– Очень мило с вашей стороны, – что мне еще оставалось сказать?
– Если бы не тот несчастный случай, если бы все пошло по моему плану, ничего этого не случилось бы. А так… вы проживаете лишнюю, не нужную ни вам, ни кому бы то ни было, жизнь.
Странно, но та половина лица молодого человека, то была освещена солнцем, в самом деле, приняла раскаявшийся вид. Добролюбов опустил глаза, как-то съежился, выдерживая долгую паузу; я даже заметил дрожание влаги над нижним веком.
– И вот я здесь, – глухо произнес он. – Еще раз прошу простить, что причиняю столько неприятностей. Простить и за тот прием, что устроил вам в момент нашей теперешней встречи, это было необходимо для пробуждения ваших уснувших воспоминаний, чтобы вы, наконец, вспомнили что за бессмысленный груз, неведомо зачем дарованной жизни, несете на себе.
Я машинально кивнул, вспомнив то, о чем говорил ему когда-то, – с восторгом и горечью, отчаянием и болью и радостью от того, что хоть один человек слушает и понимает меня, отвечая, что все не так плохо как кажется мне в этот злополучный миг. Память возвращалась урывками, разрозненными сценами, эпизодами, не похожими из виденного мной за последние годы, за годы, которые я знал прежде. Первым в памяти появился этот молодой человек, за ним следом стали открываться главы, связанные с ним, и самыми поздними селевым потоком потекли личные воспоминания, те, что принадлежали лишь мне одному.
– Эта ваша жизнь многое перевернула вверх дном, многое поставила под вопрос, внесла сумятицу и неразбериху. Но что говорить, более всего досталось, конечно, вам. Вы воспитывались с братом без отца, вечно занятой матерью, которой не хватало любви на всех, это наложило серьезнейший отпечаток на всю оставшуюся жизнь. Вам всегда было одиноко и никчемно в этом мире. И вы это выражали тем единственным способом, о котором помнили через пропасть прошлого. Про первый случай я вам уже рассказывал – и предотвратил ту попытку, кстати, тоже я. Вы меня тогда не узнали, хотя, по всем моим расчетам, обязаны были узнать, нет, не говорите, что ребенок ничего не помнит, еще как помнит связь с прошлой жизнью, особенно столь глупо оборвавшейся и столь безалаберно начавшейся. И очень хорошо в ней разбирается, подчас лучше, чем в нынешней.

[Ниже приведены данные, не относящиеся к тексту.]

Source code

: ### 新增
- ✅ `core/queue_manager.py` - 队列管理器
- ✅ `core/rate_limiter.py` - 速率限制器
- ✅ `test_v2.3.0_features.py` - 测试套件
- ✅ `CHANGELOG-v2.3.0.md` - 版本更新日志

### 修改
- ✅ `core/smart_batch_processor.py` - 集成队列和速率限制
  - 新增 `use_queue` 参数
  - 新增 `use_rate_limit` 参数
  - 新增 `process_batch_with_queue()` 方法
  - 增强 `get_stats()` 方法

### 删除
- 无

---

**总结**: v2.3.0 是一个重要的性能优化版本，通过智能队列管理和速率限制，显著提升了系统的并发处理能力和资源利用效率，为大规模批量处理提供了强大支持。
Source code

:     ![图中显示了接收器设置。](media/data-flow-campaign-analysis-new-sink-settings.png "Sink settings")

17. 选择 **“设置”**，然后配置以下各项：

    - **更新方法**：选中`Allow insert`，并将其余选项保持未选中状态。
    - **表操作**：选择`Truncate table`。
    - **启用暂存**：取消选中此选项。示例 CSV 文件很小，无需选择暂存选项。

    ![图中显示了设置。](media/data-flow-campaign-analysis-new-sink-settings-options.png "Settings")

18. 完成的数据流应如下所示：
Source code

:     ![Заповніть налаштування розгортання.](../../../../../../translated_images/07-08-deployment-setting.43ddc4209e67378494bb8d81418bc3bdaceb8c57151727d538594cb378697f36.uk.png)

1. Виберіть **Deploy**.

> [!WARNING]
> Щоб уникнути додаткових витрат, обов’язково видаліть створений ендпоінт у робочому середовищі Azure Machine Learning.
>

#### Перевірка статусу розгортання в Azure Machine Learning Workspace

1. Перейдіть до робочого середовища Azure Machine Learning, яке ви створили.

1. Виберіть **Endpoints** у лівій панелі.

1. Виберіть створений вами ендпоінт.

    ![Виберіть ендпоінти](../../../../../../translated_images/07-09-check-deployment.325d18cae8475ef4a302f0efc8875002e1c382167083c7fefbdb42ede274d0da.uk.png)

И многое мог бы рассказать, если бы его смогли заставить вспомнить… ну, как я вас заставил, скажем. Но вы оказались несчастным исключением, видно, та незаслуженная боль и еще более незаслуженное пробуждение повредили вашу связь с прошлым. Вы не помнили ничего, не узнали, как я не старался, меня, хотя со времени нашей встречи я умышленно ничего не менял в своем виде.
Я перебил его каким-то бессвязным восклицанием, враз вспомнив доктора, приходившего тогда по вызову, но молодой человек оказался проворнее:
– Ну, вот и восстановился еще один, основополагающий эпизод.
– Добролюбов, я не совсем понимаю вас…
– А теперь вы и говорите, как прежде. Не сомневаюсь, вы вспомнили наши встречи, беседы, споры того славного времени: то взволнованная, то неспешная болтовня, сопровождаемая шампанским и сигарами, коими я с удовольствием вас угощал…. Славное времечко, ей же ей, славное. А вы меня не признали. Если бы это случилось, уверяю вас, капитан, тотчас бы исполнил свой долг до конца.
Я переступил с ноги на ногу, разом почувствовав, как сквозит от входной двери. Почему-то вспомнилось, как я свернул ни с того, ни с чего в переулок и решил пройти через район этих трущоб – зачем? – спрашивал я тогда себя.
– Узнай вы меня тогда – хотя бы я прочитал бы это в глазах шестилетнего ребенка, немедленно дал бы яд.
Он резко замолчал и повернулся всем телом ко мне, встав с подоконника. Я вздрогнул, в замешательстве отступая на шаг, и уперся в стену. Страх сковал меня, множась на глазах: к страху, что я внезапно испытал к Добролюбову, тому рациональному страху узнавания добавился прежний страх, прошедший сквозь век, с июня двенадцатого года. Только сейчас этот страх настиг меня.